Instructions to follow ::
Render everything from the line containing "At which category" down to the line containing "Web Application" as a Markdown table with the columns Row and Line, numbering each line in order and omitting blank lines.

*** Input records Section Begins ***

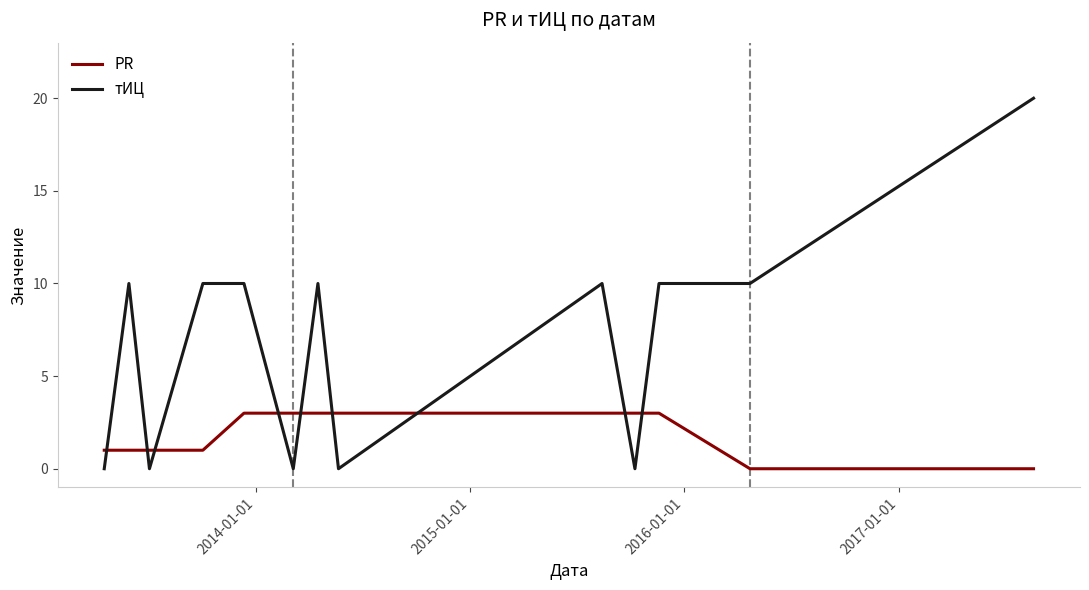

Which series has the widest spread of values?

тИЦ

*** Input records Section Ends ***
*** Input records Section Begins ***

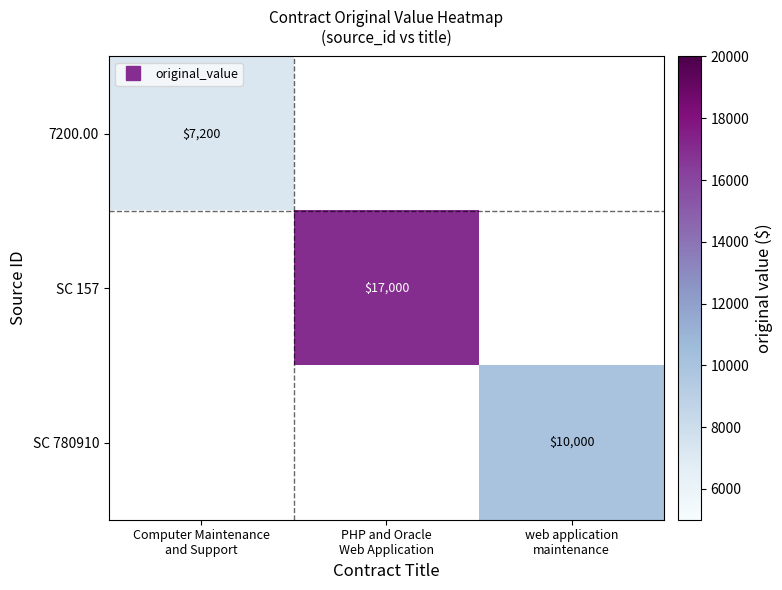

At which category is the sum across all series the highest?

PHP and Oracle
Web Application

*** Input records Section Ends ***

Solution to the problem ::
| Row | Line |
|---|---|
| 1 | At which category is the sum across all series the highest? |
| 2 | PHP and Oracle |
| 3 | Web Application |